EXERCISE REQUIREMENTS. Make an exact copy of the records, with the pictures left out.

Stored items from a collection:
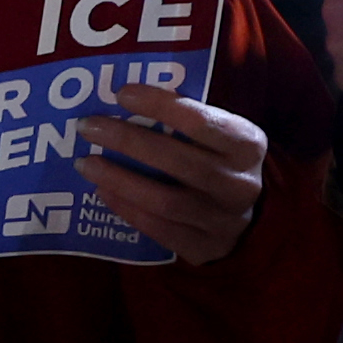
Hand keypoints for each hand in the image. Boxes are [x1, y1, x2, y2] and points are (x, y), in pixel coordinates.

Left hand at [78, 85, 270, 264]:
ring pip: (165, 200)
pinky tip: (103, 192)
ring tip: (86, 164)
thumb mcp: (224, 136)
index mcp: (247, 145)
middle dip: (127, 141)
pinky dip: (127, 210)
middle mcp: (239, 183)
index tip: (122, 94)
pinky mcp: (206, 249)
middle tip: (88, 127)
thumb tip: (125, 100)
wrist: (256, 218)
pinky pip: (160, 230)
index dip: (159, 105)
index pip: (200, 121)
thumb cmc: (225, 163)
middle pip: (176, 160)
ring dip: (119, 180)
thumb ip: (189, 120)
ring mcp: (224, 221)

WORKED SOLUTION.
Hand keypoints for each hand in the image. Boxes are [x1, y1, x2, y2] and points are (x, y), in pixel coordinates.

Left hand at [78, 85, 270, 264]:
ring pip: (165, 200)
pinky tip: (103, 192)
ring tip: (86, 164)
thumb mcp: (224, 136)
index mcp: (247, 145)
middle dip: (127, 141)
pinky dip: (127, 210)
middle mcp: (239, 183)
index tip: (122, 94)
pinky mcp: (206, 249)
middle tip: (88, 127)
thumb tip: (125, 100)
wrist: (256, 218)
pinky pip: (160, 230)
index dip: (159, 105)
index pip: (200, 121)
thumb cmc: (225, 163)
middle pip: (176, 160)
ring dip: (119, 180)
thumb ip: (189, 120)
ring mcp: (224, 221)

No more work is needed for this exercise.